Awalnya Nekat, Sekarang Memberikan Berkat

Awalnya Nekat, Sekarang Memberikan Berkat

ANAK-ANAK saat ini sudah makin sulit dilepaskan dari gawai alias gadget. Mereka merasa menemukan keseruan di sana. Padahal, terlalu sering menggunakan handphone malah memberikan dampak buruk. Baik secara psikis, mental, maupun psikomotorik.

Berawal dari kecemasan itu, Nicho Priambodo dan Achmad Irfandi berbuat sesuatu. Keduanya merancang kawasan yang bisa membuat anak-anak lupa sejenak dengan gawainya. Tercetuslah Kampung Lali Gadget. Bertempat di Dusun Ngumbuk, Desa Pagerngumbuk, Kecamatan Wonoayu, Sidoarjo.

Keresahan tersebut muncul lantaran Nicho dan Irfan, sapaan akrabnya, sering melihat anak kecil di desanya nongkrong di warung kopi demi koneksi internet kencang. Mereka kemudian asyik dengan gawai masing-masing. Entah itu main game online, berselancar di dunia maya, ataupun kegiatan digital lainnya.

Sebenarnya Kampung Lali Gadget bukan ide mereka. Saat masih duduk di bangku SMA dan ikut Pramuka, mereka ingin membuat bumi perkemahan. Sesuai dengan kebutuhan organisasi. Namun, kenyataan di lapangan berbeda dari imajinasi mereka. Banyak kendala untuk membuat bumi perkemahan.

 Tapi, semangat keduanya tak padam. Tetap dengan mengusung keresahan yang telah dirasakan sejak lama. Akhirnya keduanya memberikan pilihan untuk anak-anak selain gawainya.

Menurut keduanya, masa anak-anak harus diisi dengan bermain, bergerak, dan bereksplorasi. Tapi, kini malah tergantikan dengan acara duduk berdiam diri. ”Menunduk sambil menatap layar handphone. Durasinya bisa sampai berjam-jam,” kata Irfan.

Gemas akan hal itu, Irfan pun bergerak. Ia kemudian berhasil meyakinkan perangkat desa untuk meminjamkan lahan seluas 45 x 50 meter. Di lahan milik desa, ia membuat sentra kegiatan bagi anak-anak. Sekaligus memberdayakan masyarakat setempat untuk membuat mainan, lalu menjualnya. Warga sekitar juga menjajakan makanan dan minuman. Harapannya, taraf ekonomi warga dapat terangkat.

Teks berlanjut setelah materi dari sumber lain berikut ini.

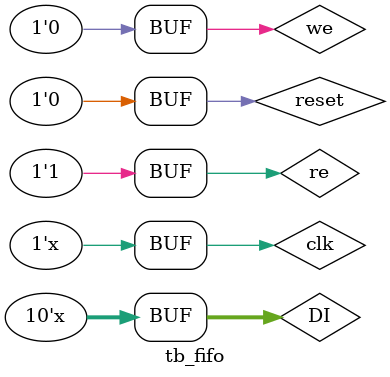
<source format=v>
`timescale 1ns / 1ps


module tb_fifo(
    );
    
    reg clk;
    always begin
      #1 clk <= ~clk;
         DI  <= DI + 1; 
    end
    
    reg [9:0]DI;
    reg reset;
    reg we, re;
        
    wire has_data;
    wire [9:0] DO;
    Fifo U(
       .clk(clk),
       .we(we),
       .re(re),
       .reset(reset),
       .DI(DI),
       .DO(DO),
       .has_data(has_data)
    );
    
  initial begin
    clk = 1;
    we = 0;
    re = 0;
    DI = 0;
    reset = 0;

    #2 reset = 1;
    #2 reset = 0;
 
    #10 we = 1;
    #6  re = 1;
    #2  we = 0;
    #2  re = 0;
    #4  we = 1;
    #2  re = 1;
    #2  we = 0;  
    
    #10 re = 0;
    #2  we = 1;
    #2  we = 0;
    #10 re = 1;
    #10 we = 1;
    #4  we = 0;
    
  end
    
    
    
    
endmodule

</source>
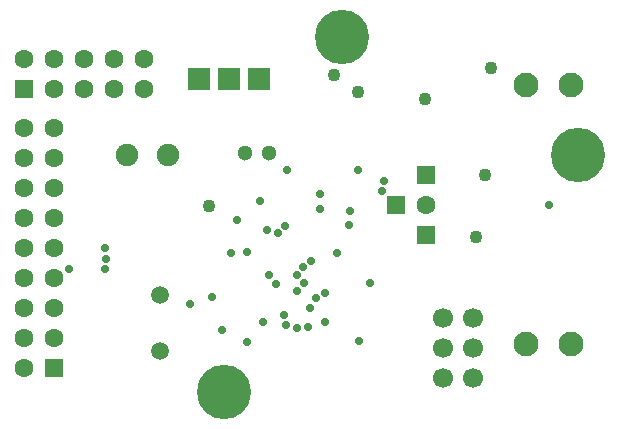
<source format=gbs>
G04*
G04 #@! TF.GenerationSoftware,Altium Limited,Altium Designer,20.0.12 (288)*
G04*
G04 Layer_Color=16711935*
%FSLAX44Y44*%
%MOMM*%
G71*
G01*
G75*
%ADD46C,1.1000*%
%ADD47C,4.6000*%
%ADD48R,1.6000X1.5500*%
%ADD49C,1.6000*%
%ADD50C,1.7000*%
%ADD51R,1.6000X1.6000*%
%ADD52R,1.6000X1.6000*%
%ADD53C,2.1000*%
%ADD54C,1.5000*%
%ADD55C,1.9000*%
%ADD56C,1.3000*%
%ADD57R,1.9000X1.9000*%
%ADD58C,0.7000*%
D46*
X416000Y284000D02*
D03*
X283000Y278000D02*
D03*
X411000Y193000D02*
D03*
X302999Y264000D02*
D03*
X403000Y141000D02*
D03*
X177316Y167429D02*
D03*
X359750Y257350D02*
D03*
D47*
X190000Y10000D02*
D03*
X290000Y310000D02*
D03*
X490000Y210000D02*
D03*
D48*
X46400Y29800D02*
D03*
D49*
X21000Y233000D02*
D03*
X46400D02*
D03*
X21000Y207600D02*
D03*
X46400D02*
D03*
X21000Y182200D02*
D03*
X46400D02*
D03*
X21000Y156800D02*
D03*
X46400D02*
D03*
X21000Y131400D02*
D03*
X46400D02*
D03*
X21000Y106000D02*
D03*
X46400D02*
D03*
X21000Y80600D02*
D03*
X46400D02*
D03*
X21000Y55200D02*
D03*
X46400D02*
D03*
X21000Y29800D02*
D03*
X361000Y168400D02*
D03*
D03*
D03*
X122400Y291400D02*
D03*
X97000D02*
D03*
X71600D02*
D03*
X46200D02*
D03*
X20800D02*
D03*
X122400Y266000D02*
D03*
X97000D02*
D03*
X71600D02*
D03*
X46200D02*
D03*
D50*
X375300Y72400D02*
D03*
Y47000D02*
D03*
Y21600D02*
D03*
X400700D02*
D03*
Y47000D02*
D03*
Y72400D02*
D03*
D51*
X361000Y193800D02*
D03*
Y143000D02*
D03*
D52*
X335600Y168400D02*
D03*
X20800Y266000D02*
D03*
D53*
X484100Y50000D02*
D03*
X446000D02*
D03*
Y270000D02*
D03*
X484100D02*
D03*
D54*
X136000Y44500D02*
D03*
Y92000D02*
D03*
D55*
X107500Y210000D02*
D03*
X142500D02*
D03*
D56*
X208000Y212000D02*
D03*
X228000D02*
D03*
D57*
X169000Y275000D02*
D03*
X194400D02*
D03*
X219800D02*
D03*
D58*
X323766Y179509D02*
D03*
X325794Y188560D02*
D03*
X243627Y198000D02*
D03*
X313389Y101750D02*
D03*
X465250Y168000D02*
D03*
X262999Y81000D02*
D03*
X88878Y114000D02*
D03*
X59000Y114000D02*
D03*
X235419Y144503D02*
D03*
X226290Y147000D02*
D03*
X241999Y150000D02*
D03*
X220000Y171000D02*
D03*
X303040Y198000D02*
D03*
X89886Y122574D02*
D03*
X89000Y132000D02*
D03*
X234000Y101000D02*
D03*
X296500Y162500D02*
D03*
X295832Y151168D02*
D03*
X257958Y102080D02*
D03*
X268000Y89000D02*
D03*
X251805Y108580D02*
D03*
X256842Y115620D02*
D03*
X252012Y95255D02*
D03*
X240762Y75004D02*
D03*
X286000Y127000D02*
D03*
X179750Y90500D02*
D03*
X188000Y62000D02*
D03*
X209260Y128256D02*
D03*
X196010Y127006D02*
D03*
X228371Y108362D02*
D03*
X222761Y68753D02*
D03*
X242512Y66003D02*
D03*
X209000Y51750D02*
D03*
X201000Y155000D02*
D03*
X275149Y69268D02*
D03*
X264000Y120700D02*
D03*
X275460Y93888D02*
D03*
X252000Y64000D02*
D03*
X261000Y65000D02*
D03*
X161000Y84000D02*
D03*
X304000Y53000D02*
D03*
X271000Y165000D02*
D03*
Y177000D02*
D03*
M02*

</source>
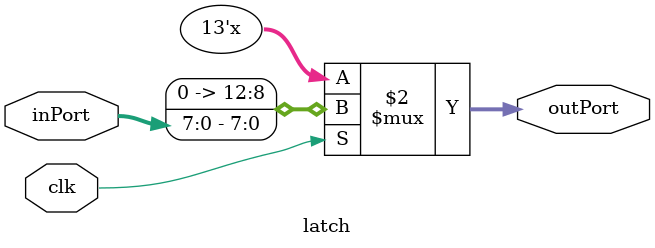
<source format=sv>
`timescale 1ps/1ps
`define WIDTH_IN 8
`define WIDTH_OUT 13

module c_element (
    input inPort1,
    input inPort2,
    output logic outPort
);
    always begin
        wait(inPort1 && inPort2);
            outPort = 1'b1;
        wait(!inPort1 && !inPort2);
            outPort = 1'b0;
    end
endmodule

module inverter (
    input inPort,
    output outPort
);
    assign outPort = ~inPort;
endmodule

module adder (
    input logic [`WIDTH_IN-1:0] inPort1,
    input logic [`WIDTH_IN-1:0] inPort2,
    output logic [`WIDTH_OUT-1:0] outPort
);
    assign outPort = {5'b0, inPort1 + inPort2};
endmodule

module latch (
    input [`WIDTH_IN-1:0] inPort,
    input clk,
    output logic [`WIDTH_OUT-1:0] outPort
);
    always @(*) begin
        if (clk)
        outPort <= inPort;
    end
endmodule
</source>
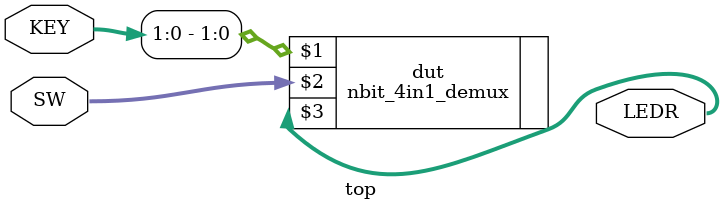
<source format=v>
module top (SW, KEY, LEDR);

    input wire [9:0] SW;        // DE-series switches
    input wire [3:0] KEY;       // DE-series pushbuttons

    output wire [9:0] LEDR;     // DE-series LEDs   

    nbit_4in1_demux dut (KEY[1:0], SW, LEDR);
 
endmodule


</source>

Maret 2018, keduanya menyiapkan konsep Kampung Lali Gadget dan disampaikan ke Komunitas Wonoayu Kreatif. Siapa sangka, ide tersebut disambut antusias.

Mereka berhasil mengumpulkan sembilan anggota untuk menginisiasi kegiatan pertama. Acara permainan dan mewarnai untuk anak-anak Desa Bendet, Kecamatan Wonoayu.

Lokasi tersebut dipilih bukan tanpa pertimbangan. Saat itu, di desa tersebut masih susah sinyal. Wifi pun terbatas.

”Saya punya ide memvariasikan literasi dengan permainan tradisional. Melawan kecanduan gadget dengan permainan tradisional dan muncul istilah dolanan tanpo gadget yang sekarang jadi Kampung Lali Gadget,” jelasnya.

Pemuda berusia 27 tahun itu berupaya mengembalikan suasana keakraban masyarakat desa dan kearifan lokal yang mulai hilang tergerus kemajuan zaman dengan konsep permainan tradisional, seni budaya, kuliner, literasi (budaya baca-tulis), dan desa edukasi. Permainan tradisional hanyalah alat membentuk karakter dan penyeimbang penggunaan gawai.

Irfan dan Nicho lalu melanjutkan dengan mendatangi rumah ke rumah untuk menyosialisasikan kegiatan. Termasuk mendekati taman kanak-kanak demi mengumpulkan peserta. Usaha yang terbilang nekat itu pun membuahkan hasil.

Sebanyak 80 anak datang dan bermain di acara tersebut. Semua biaya hasil swadaya. Urunan para anggota komunitas dan uang pribadi Irfan.